It's the delusions they feed these kids outside North America (chiefly in Europe and South America). They really do get sent as lambs to the slaughter against North American sports fans. The level of ignorance required to believe that Premier/Liga players are faster than NFL players is worthy of a Floridian charter school. Not that Corona needs the retroactive 2-year assist, but...
Top 100 meter times by NFL players
See #5, there,
@Rum?
That's this guy:
https://en.wikipedia.org/wiki/Bob_Hayes
And that time was the World Record he set while winning the gold medal he is wearing above in 1964 before hopping over to join the Cowboys on the way to a Hall of Fame career as a WR. He
still holds the record for the fastest 4x100m anchor leg in history.
See #3? Jeff Demps? The 10.01? Look to the right. That time was ran in
high school. Unlike Bob, who some will try to call a "Sprinter", as if parsing that matters, he went straight into football out of this high school career. I can only imagine how many D1 track coaches cried themselves to sleep over that. For reference, Usain Bolt ran a 9.93 at that age-- as a professional track star.
If you want to talk raw speed mph, I threw out a quick Google:
Carl Lewis ran a 9.92 in 1988. As you can see, his fastest 10m split was 0.83. This means during this 10m stretch he maintained an
average spe
ed of 26.95mph. That's how fast the fastest guys in NFL history have been able to run:
26mph-27mph (~12.0 m/s).
Acceleration? Quickness? The midgets can't even win this. Ronaldo's 3.61 in the 25m Corona quoted above can be compared more directly to the 3/4 court sprint at the NBA Combine: 75 ft = 22.86m.
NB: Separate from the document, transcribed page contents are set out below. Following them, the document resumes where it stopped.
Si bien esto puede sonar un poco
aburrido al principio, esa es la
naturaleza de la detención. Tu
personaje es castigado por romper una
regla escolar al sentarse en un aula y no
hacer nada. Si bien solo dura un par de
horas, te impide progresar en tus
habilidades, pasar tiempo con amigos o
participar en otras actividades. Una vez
The top time listed with the modern testing methodology and equipment is 2.91 by Cookie Belcher from 2001. That would be a 3.18 if you just projected out the time linearly, but of course, as you can see in the chart below (or above), by the time you've reached 20m, your average speed for the next 10m has doubled, and the elite sprinters are only ~15% off their top speed at this point averaging 10.7 m/s at this mark:
If I dock this NBA player 1 m/s to be safe, projecting a fly speed of 9.7 m/s I extrapolate a 25m time (requiring almost no adjustment) of
3.13s. That's nearly half a second superior to Ronaldo. Extend that time frame out to 100m. That's equivalent to beating a guy by over a full second.
But I think my favorite is the 2.99s court sprint from Joe Alexander who was 6'8", 220 lbs, bench pressed 185 for x24 reps, had a 38.5" max vertical leap, and washed out of the league in under 2 years:
https://en.wikipedia.org/wiki/Joe_Alexander
That dude is quicker, faster, stronger, taller/longer, and bigger than Christiano Ronaldo.
Yeah, don't get me started on vertical leaps. Years ago
@Thames tried arguing that with me, and I dug up an S&C study of a bunch of Dutch players from the Premier League. The average standing vertical leap was 24.5". For NBA draft prospects the median range is 31"-34" in this test.